Conversely, Homer Chou with Shanghai consultancy Translatio does not think this boycott will be a long-lasting issue. “It’s just for the moment. As those patriotic people are not actually buying Dolce & Gabbana at all.” Chou contended that the brand’s real customers “don’t care about it,” and that the Key Opinion Leaders and celebrities who dropped out of the show did it “just for public image and once things get over they will still be their ambassadors. It won’t have too much impact to the Chinese market in reality, and I still saw a lot of Chinese customers go shopping at the Dolce & Gabbana shop in Milano.”
Louis Houdart, ceo of branding consultancy Creative Capital China, was still reeling from the “incredibly offensive message if written by [Gabbana],” and by the ad campaign, but also believes things will improve. “”It will hurt Dolce & Gabbana, and they deserve to be hurt. On a more business point of view, things should calm down and consumers will be back. If they are cash-rich and well-managed they should be able to go through it. Regarding consumers coming back — consumers in general tend to have a short-term memory.”
Paraphrasing Andy Warhol’s “15-minutes of fame” phrase, Houdart said, “We could now say that from now on every brand in today’s world, everyone, can be a public enemy for 15 minutes — or more.”
Addressing the KOLs issue, Houdart said they and celebrities are required by the government to act as role models, citing as an example how Fan Bingbing was reprimanded for her tax issues and had to post some nationalistic content on her social channels after she came out of hiding.
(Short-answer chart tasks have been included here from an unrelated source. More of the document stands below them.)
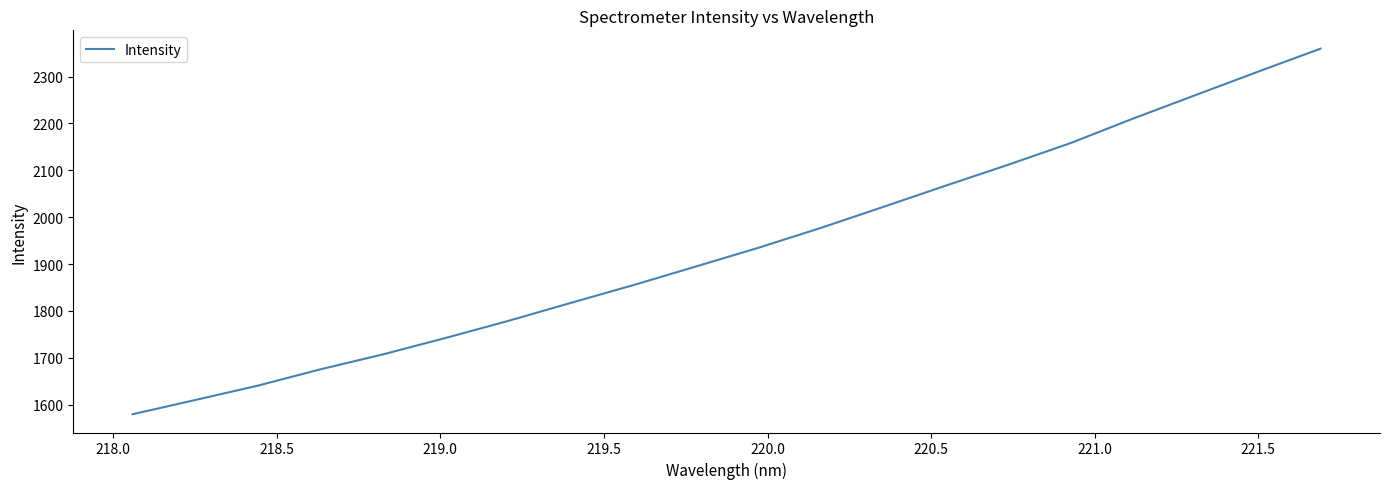

What is the average value?

1935.6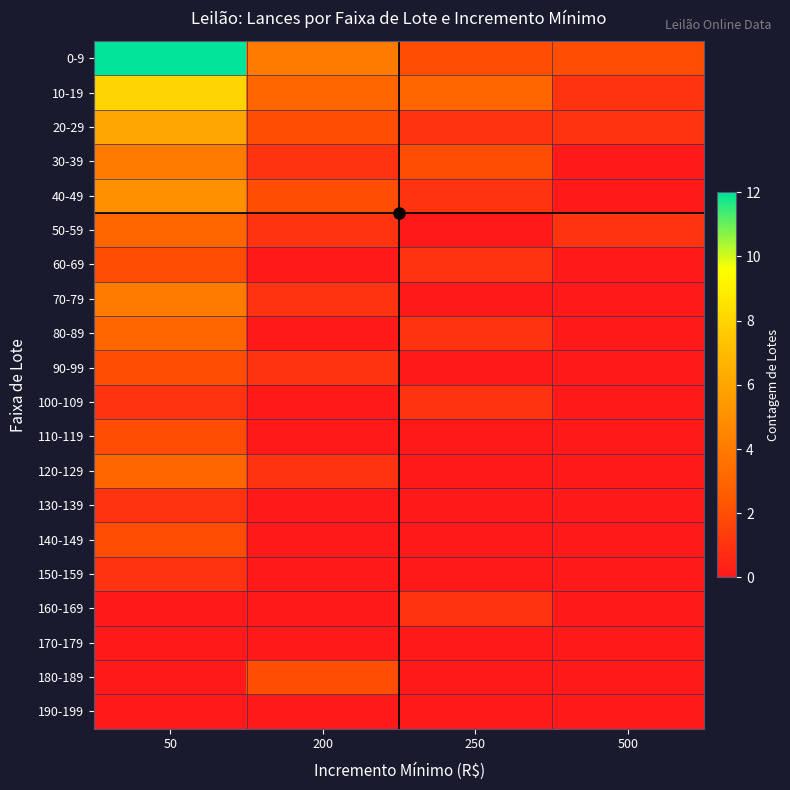

Between 250 and 200, which is larger?

200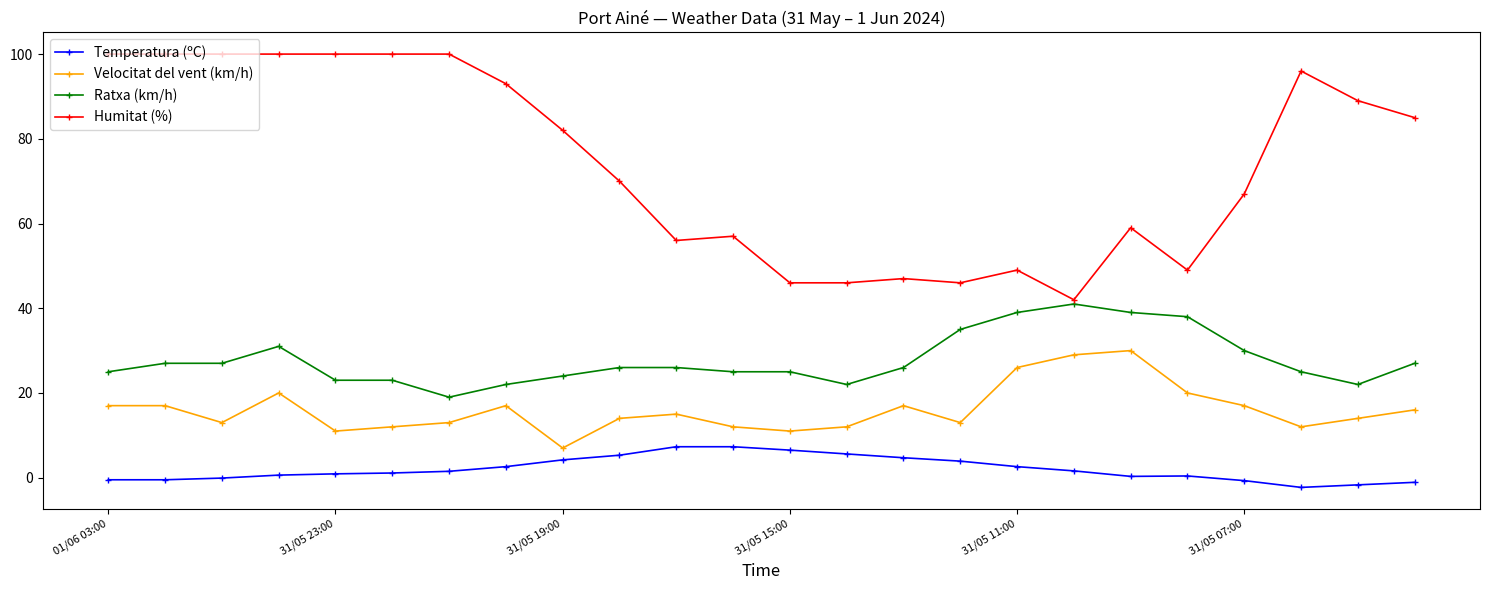

True or false: Velocitat del vent (km/h) and Humitat (%) intersect in this chart.

False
For this reason, “for KOL and celebrities, it will take longer, I would think. KOL are really public figures in many different ways, and in China, they are also requested to be role models.”
Grace Chen, designer of her own brand, said she did not think the Chinese will forget about what happened but contended that they “are also very forgiving and open-minded. Anything can happen here.”
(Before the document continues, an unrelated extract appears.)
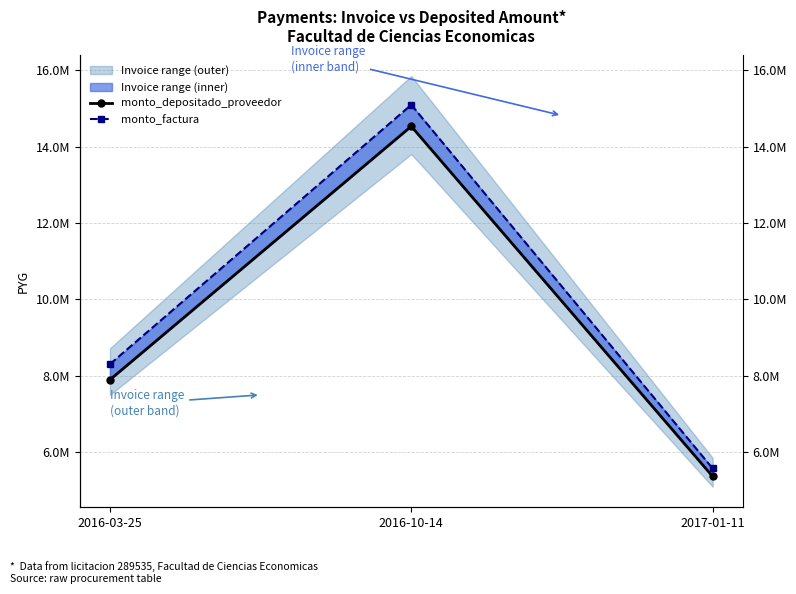

Which has a higher value, 2017-01-11 or 2016-03-25?

2016-03-25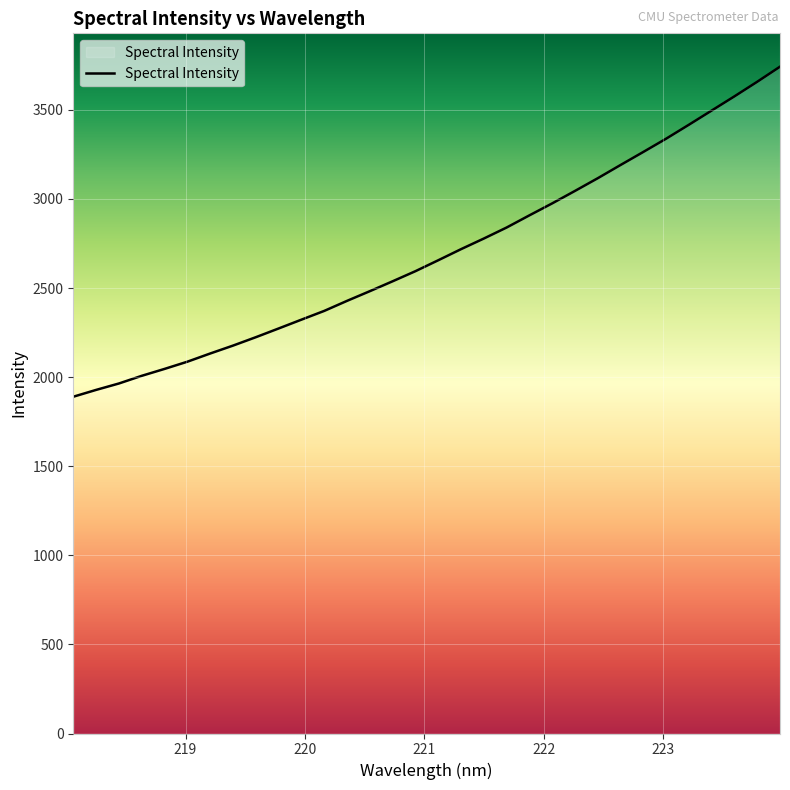

How many distinct data groups are displayed?

1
Alessandro Maria Ferreri, ceo and owner of The Style Gate consulting firm, also believes “fashion has a short memory” and, remarking on how most retailers and competing brands remained silent on the issue, he expects that, “once the storm has passed, people will be thinking about the new season.”
Ferrari noted that the group employs more than 3,000 people, and it is one of the first 10 largest Italian luxury groups in terms of sales, which at the end of March 2018 totaled 1.29 billion euros, with 25 percent coming from the Asia Pacific region. Showing “some support” to help Italian craftsmanship and value would be fair now, he said. To this end, he appreciated how Rinascente “did not cave in to sensationalism, despite the fact that Chinese tourists are important” for the retailer.
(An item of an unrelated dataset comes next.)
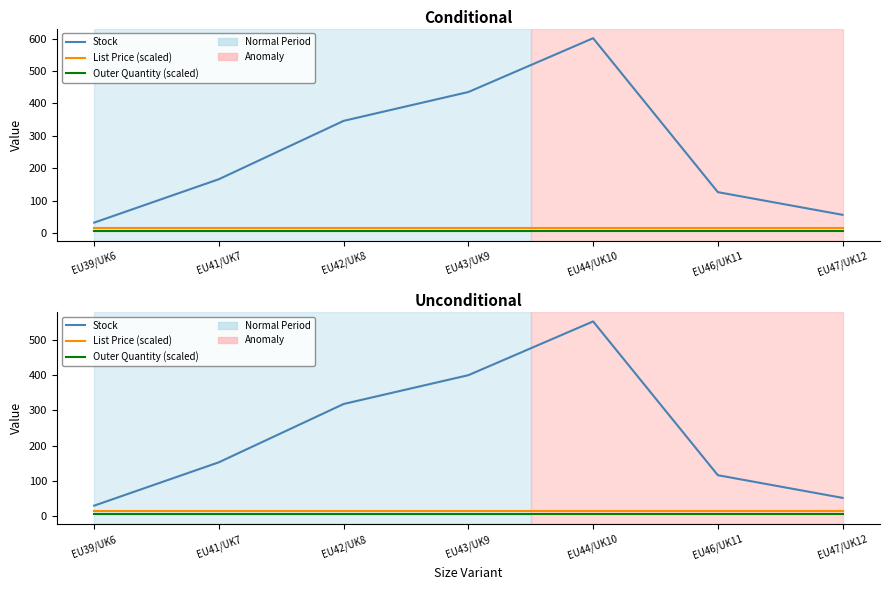

What is the average value of the List Price (scaled) series?

15.2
“They slipped, but they apologized and I am sure that they are picking up quickly, also in China, which is an important market for them.” He also noted that on Dolce & Gabbana’s web site, of the brand’s six foreign branches, two are in Asia, one in Shanghai and one in Beijing. Additionally, he observed that the group, according to its balance sheet, in the last fiscal year invested 12.8 million euros in the Asia-Pacific area, opening stores in Ningbo, Shenzhen, Chongqing and Guangzhou — all Chinese cities. “I think that relations with China will go back to normal because of the good job they are doing,” Ferrari concluded.